Mexico braced for women’s national strike over murders
WOMEN across Mexico are to strike tomorrow in a mass walkout triggered by soaring rates of femicide and a string of brutal murders.
The walkout, which organisers claim will draw 30 million women, will follow today’s protests on International Women’s Day, and similar mass events over two high-profile murders in the capital, Mexico City.
Anger boiled to the surface when Ingrid Escamilla was allegedly killed and her remains mutilated by her former boyfriend. Then a young girl was kidnapped from outside her school. Her body was discovered days later.

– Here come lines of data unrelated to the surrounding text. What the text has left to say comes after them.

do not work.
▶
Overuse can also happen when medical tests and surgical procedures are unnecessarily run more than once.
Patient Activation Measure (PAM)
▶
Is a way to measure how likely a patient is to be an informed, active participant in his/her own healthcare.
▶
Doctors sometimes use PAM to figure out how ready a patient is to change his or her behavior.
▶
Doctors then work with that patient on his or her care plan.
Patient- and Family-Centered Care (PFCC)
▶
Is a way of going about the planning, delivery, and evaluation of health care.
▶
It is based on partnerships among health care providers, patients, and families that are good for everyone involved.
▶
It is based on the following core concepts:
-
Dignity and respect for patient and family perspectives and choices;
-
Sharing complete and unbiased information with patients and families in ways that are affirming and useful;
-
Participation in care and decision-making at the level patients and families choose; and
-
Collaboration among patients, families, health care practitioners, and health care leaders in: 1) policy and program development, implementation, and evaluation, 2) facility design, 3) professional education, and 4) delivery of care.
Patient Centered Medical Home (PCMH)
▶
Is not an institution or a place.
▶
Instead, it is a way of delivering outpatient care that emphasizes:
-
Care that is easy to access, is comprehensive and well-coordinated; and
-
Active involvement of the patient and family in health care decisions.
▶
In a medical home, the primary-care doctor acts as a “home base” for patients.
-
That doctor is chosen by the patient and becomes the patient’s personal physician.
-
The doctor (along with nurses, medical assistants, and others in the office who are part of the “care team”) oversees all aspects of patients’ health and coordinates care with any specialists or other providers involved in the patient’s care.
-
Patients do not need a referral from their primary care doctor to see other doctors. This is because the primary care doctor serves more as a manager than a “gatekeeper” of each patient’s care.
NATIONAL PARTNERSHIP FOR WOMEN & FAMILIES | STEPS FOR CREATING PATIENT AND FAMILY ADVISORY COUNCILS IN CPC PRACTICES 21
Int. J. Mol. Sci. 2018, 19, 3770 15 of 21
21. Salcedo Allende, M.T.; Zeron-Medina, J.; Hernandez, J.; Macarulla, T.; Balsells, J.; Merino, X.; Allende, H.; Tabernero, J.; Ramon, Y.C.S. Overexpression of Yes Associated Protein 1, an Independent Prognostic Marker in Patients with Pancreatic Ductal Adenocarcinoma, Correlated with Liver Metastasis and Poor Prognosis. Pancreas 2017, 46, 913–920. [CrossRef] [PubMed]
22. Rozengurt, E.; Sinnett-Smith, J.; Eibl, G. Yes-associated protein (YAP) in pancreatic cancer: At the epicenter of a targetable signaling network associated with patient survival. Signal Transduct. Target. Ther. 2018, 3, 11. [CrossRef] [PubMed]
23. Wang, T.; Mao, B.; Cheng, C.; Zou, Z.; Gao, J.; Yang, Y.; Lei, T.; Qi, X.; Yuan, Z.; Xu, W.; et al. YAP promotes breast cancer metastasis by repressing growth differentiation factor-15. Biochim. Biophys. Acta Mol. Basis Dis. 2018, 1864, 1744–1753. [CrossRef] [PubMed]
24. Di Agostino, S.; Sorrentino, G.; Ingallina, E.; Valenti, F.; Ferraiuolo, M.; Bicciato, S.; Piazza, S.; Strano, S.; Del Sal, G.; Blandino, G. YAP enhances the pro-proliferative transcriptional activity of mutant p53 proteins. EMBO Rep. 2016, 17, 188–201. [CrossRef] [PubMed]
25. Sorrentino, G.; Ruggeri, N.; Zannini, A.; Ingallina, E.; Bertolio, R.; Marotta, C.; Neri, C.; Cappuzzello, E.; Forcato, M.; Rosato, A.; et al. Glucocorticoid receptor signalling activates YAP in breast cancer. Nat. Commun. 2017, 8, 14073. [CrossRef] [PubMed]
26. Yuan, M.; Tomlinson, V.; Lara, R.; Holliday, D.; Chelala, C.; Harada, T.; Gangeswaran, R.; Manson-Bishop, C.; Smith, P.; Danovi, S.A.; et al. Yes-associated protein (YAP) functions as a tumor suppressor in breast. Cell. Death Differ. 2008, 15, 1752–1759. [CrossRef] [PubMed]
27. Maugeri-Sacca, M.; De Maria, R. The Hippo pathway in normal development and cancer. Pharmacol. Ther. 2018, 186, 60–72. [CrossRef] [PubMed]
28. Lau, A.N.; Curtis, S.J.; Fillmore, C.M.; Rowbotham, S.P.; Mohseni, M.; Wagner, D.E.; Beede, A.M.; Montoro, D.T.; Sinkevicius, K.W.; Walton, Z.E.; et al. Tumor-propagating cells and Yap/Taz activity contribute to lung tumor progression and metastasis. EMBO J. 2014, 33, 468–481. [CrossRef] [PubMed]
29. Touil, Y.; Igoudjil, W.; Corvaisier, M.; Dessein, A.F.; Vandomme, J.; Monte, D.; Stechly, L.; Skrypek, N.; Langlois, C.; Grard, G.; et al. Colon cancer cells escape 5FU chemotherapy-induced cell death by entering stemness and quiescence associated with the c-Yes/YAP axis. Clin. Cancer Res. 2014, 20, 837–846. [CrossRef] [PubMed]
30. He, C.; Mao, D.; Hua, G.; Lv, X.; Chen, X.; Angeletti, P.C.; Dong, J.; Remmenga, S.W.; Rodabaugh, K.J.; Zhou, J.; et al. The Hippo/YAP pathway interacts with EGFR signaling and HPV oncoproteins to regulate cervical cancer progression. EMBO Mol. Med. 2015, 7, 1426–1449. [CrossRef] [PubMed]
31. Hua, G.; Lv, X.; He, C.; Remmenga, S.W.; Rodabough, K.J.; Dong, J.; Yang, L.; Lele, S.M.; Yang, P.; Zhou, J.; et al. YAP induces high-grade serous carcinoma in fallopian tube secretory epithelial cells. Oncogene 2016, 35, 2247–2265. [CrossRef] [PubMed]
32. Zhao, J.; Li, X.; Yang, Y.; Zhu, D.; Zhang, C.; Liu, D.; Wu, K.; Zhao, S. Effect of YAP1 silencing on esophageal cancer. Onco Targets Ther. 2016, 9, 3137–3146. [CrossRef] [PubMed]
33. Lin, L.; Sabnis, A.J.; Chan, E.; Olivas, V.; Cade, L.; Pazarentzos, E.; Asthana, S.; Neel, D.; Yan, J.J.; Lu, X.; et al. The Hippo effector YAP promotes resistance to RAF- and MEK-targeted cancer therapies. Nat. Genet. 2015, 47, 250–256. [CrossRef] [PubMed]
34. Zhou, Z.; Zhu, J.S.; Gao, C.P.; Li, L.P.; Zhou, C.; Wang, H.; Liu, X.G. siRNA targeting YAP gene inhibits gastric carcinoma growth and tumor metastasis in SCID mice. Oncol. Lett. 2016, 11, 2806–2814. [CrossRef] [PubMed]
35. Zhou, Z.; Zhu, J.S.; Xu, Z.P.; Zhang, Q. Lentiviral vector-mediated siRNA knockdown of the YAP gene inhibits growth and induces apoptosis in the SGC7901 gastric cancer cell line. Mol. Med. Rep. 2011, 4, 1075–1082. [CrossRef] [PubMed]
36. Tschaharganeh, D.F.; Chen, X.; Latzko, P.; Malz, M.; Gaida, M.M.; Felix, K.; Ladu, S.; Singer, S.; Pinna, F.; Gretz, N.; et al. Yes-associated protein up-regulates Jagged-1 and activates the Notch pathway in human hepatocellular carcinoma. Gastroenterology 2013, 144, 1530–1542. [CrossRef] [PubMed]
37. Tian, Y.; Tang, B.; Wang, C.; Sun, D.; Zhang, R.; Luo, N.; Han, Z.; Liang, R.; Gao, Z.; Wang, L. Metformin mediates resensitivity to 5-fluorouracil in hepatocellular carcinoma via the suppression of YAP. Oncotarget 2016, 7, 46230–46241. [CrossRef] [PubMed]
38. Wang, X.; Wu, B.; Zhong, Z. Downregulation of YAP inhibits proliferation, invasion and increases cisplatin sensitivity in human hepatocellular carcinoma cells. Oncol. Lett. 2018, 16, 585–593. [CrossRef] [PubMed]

Both cases led to mass gatherings, and the presidential palace was vandalised. On average, 10 women are killed in Mexico each day.
“Women are tired of the situation – not only the more extreme forms of violence that [lead to] femicide, the killing of women just because they are women, but other forms of discrimination and gender violence,” Erika Guevara-Rosas, of Amnesty International said.
“It is the negligent and indolent response from the state that is creating this growing social discontent .”
The Mexican president Andrés Manuel López Obrador’s government (known as Amlo) is accused of being indifferent to the plight of women.
Twenty thousand people are expected to march in the capital today. “Until now [the president] hasn’t listened. We hope he can listen now because the unity of women may be large in these strikes,” said Arussi Unda, from the feminist collective behind the Day Without Women strike.
“It comes with an economic impact, that’s part of the strategy too.”